Mr Neiland testified that his intuition suggested something was wrong before Faye's birth, which was later confirmed when her heart rate dropped and rose rapidly once she arrived at 10 am.

He recalled feeling fear and starting to cry when he realized Faye was in trouble, but despite that, he managed to stay strong for her happiness of meeting their baby girl.

He further said that the experience was so distressing and he was full of fear. His wife, on the other hand, was ecstatic to go from a moment of euphoria to such a nightmare. Mr Neiland expressed his dissatisfaction regarding the fact that he and Christina had to share a recovery room with other new parents and their babies while Faye was moved to a neonatal unit.

He mentioned that the midwife's congratulatory remarks had left them even more distressed as she was unaware of the situation with their baby. Mr Neiland voiced his grievances about the long wait time before obtaining details on Faye's condition which he finally received at 2 pm.

Upon visiting their daughter in CUMH, the Neilsons observed that Faye had responded to her mother's voice by turning her head.

At the inquest, the couple expressed their shock & devastation after doctors at CHI Crumlin told them that Faye was suffering from multiple organ failure and had no brain activity. This was an unexpected diagnosis, especially after one registrar had previously assured them that their baby would make it.

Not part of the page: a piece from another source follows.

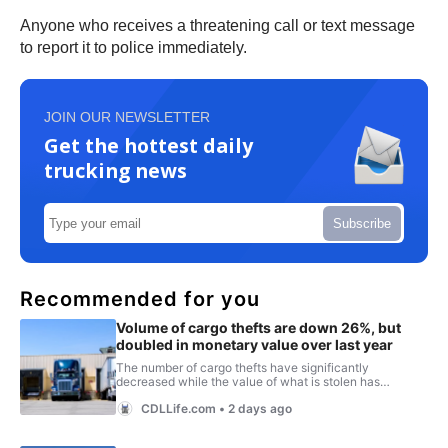
Anyone who receives a threatening call or text message
to report it to police immediately.
JOIN OUR NEWSLETTER
Get the hottest daily
trucking news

Mr Neiland described the preparation of prints for Faye's hands and toes and the arrival of a priest as "an unbearably sad and distressing affair". He detailed how he and his wife had been extremely stressed out for the 10 days of their daughter's life, as they were continuously concerned about her wellbeing during that time.





Mr Neiland mentioned that he and his family did not receive any support from CUMH even after Faye's death, despite his expectation for bereavement counselling. Christina only sought counselling when she returned to CUMH during her subsequent pregnancy and reported her emotional struggles. This is when a referral was then made.

Mr Neiland expressed his wife's concern regarding resuming her job as a childcare worker.

He reminded her that someone in the creche had a baby on the same day as Faye would have been born, one of many reminders that "our daughter should be with us."

Mr Neiland expressed his grief by saying that they will carry an enduring sadness in their hearts. They envision life as it could have been with Faye, but alas, reality reminds them each day of her absence.